PCI rework

Jesse Barnes jbarnes at virtuousgeek.org
Mon May 1 12:20:58 PDT 2006


On Monday, May 1, 2006 12:08 pm, Mark Kettenis wrote:
> Well, io port space is certainly the stuff with the most quirks.  Lots
> of PCI stuff abuses the "unused" high bits of an IO BAR to store other
> stuff.
>
> But no, I've seen a few PCI devices that have "normal" memory BAR's in
> nonstandard locations, i.e. at offset 0xe0 or 0xf0 in PCI config
> space.  The libpciaccess interface can only deal with the standard
> BARs at offsets 0x10 through 0x28.

Sounds pretty broken... which devices behave this way?  Do we care about 
them anymore?  And even if we do, it sounds like something that should 
be hidden from X.  The library or kernel could have quirks describing 
these special regions if we really need them.

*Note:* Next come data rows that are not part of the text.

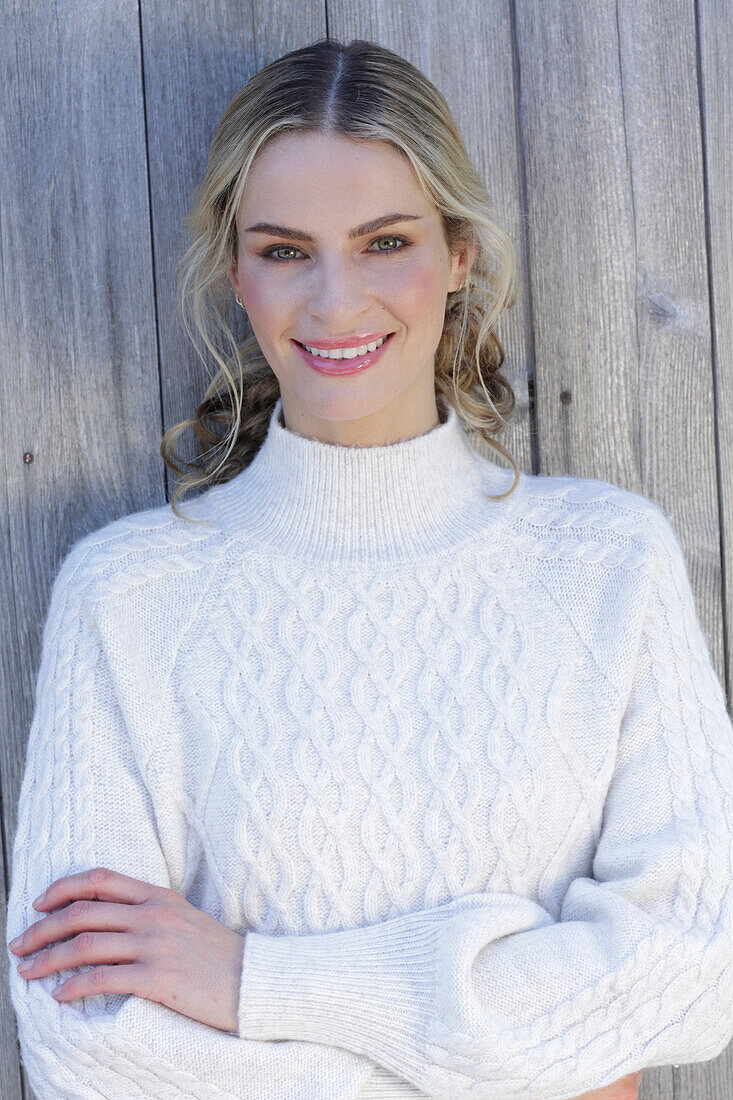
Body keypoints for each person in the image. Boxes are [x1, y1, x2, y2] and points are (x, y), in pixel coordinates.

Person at [6, 35, 733, 1100]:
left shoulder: (606, 565)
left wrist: (252, 980)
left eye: (385, 240)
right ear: (235, 270)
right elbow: (88, 1044)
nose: (336, 301)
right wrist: (532, 1050)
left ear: (459, 255)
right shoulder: (124, 598)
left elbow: (692, 967)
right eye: (287, 249)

> Anothor major flaw in the libpciaccess interface is that it doesn't
> allow the caller to specify a size for the mapping.  This is
> important, since a video driver might want to map only part of a
> region.

I can see how that might be useful in some cases, but I think we'll need 
examples to justify adding the feature to the interface.  Do you have 
any concrete ones?

> If the firmware properly initialized things, PCI config does give you
> enough information.

Nope, even when a firmware does things right you still may not have 
enough info.  Remember bus address space is unique on some platforms and 
you need the OS to tell you what physical address a given bus address 
corresponds to (likewise for physical->virtual mappings of course).

> X should only be looking at the PCI config space 
> for the graphics card.

X should only be looking at platform assigned resource addresses, not 
config space itself (except maybe on platforms that don't have a decent 
PCI layer, but again that should be hidden in the library).

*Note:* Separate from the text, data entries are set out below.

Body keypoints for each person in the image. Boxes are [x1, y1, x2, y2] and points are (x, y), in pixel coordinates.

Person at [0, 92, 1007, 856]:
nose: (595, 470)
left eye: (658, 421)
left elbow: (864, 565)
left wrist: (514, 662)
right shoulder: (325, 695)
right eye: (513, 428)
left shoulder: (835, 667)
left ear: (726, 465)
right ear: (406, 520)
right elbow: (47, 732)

> It certainly shouldn't need to walk PCI 
> bridges and assigning memory addresses.

I think everyone agrees with this statement. :)

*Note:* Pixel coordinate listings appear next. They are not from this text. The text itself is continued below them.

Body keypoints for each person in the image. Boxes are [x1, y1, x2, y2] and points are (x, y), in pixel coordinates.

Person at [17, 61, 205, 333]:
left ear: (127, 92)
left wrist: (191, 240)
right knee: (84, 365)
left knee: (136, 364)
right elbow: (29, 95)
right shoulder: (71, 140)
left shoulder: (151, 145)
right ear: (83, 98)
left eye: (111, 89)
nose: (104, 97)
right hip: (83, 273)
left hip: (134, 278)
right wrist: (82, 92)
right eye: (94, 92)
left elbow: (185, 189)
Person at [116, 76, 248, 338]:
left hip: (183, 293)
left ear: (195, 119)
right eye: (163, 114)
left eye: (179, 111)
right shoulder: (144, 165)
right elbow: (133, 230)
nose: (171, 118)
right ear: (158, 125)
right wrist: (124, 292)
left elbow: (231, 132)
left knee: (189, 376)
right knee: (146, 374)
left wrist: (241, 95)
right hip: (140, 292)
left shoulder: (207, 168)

> Ah, but you could make PCITAG a structure, and include that void *.

Sure, that's basically what Ian is doing with this interface change, 
making PCITAG into a real, useful structure rather than a strangely 
encoded number that can't properly handle PCI domains.

> > X shouldn't be working around buggy BIOSes.  If this knowledge
> > belongs anywhere, it's in the OS (or at the very least some sort of
> > fairly centralized library).
>
> You're probably right.  But you releaze that this means dropping
> support for operating systems that don't fix things up right.

Not necessarily, support for those extremely simple (arguably broken) 
OSes could still be added to libpciaccess.

> There's 
> no way X can fix things up for you.  The same thing goes for new
> hardware that the OS doesn't know how to fix up yet.

Yeah, matching up driver vs. device release times is always a problem, 
not just for the OS, but for X, laptop vendors, etc., etc.  But I think 
it's really orthogonal to this discussion... pushing the problem of 
device knowledge onto the OS shouldn't make things any worse than the 
old situation of having X deal with it.

> > I'm talking about xf86MapDomainMemory vs. xf86MapPciMem, but it
> > sounds like we agree that it's a silly distinction.  PCI domains (or
> > segments in ACPI as you mention) need to be dealt with on a high
> > level.
>
> Something that should really be abstracted away by the OS.

Right.

> > Well, they're out there.  I don't really like the idea of userspace
> > drivers in general, but for certain devices a userspace driver is
> > the path of least resistance.  And there are quite a few of them out
> > there, mostly used for special purpose applications.
>
> Is there any hope these applications will adopt this new libpciaccess
> library and actually contribute back to it?  If not, thinking about
> libpciaccess as a third party library that the Xorg project doesn't
> have to maintain is just wishful thinking.

I think there's that potential, maybe Ian has been approached by other 
user level driver authors, I'm not sure.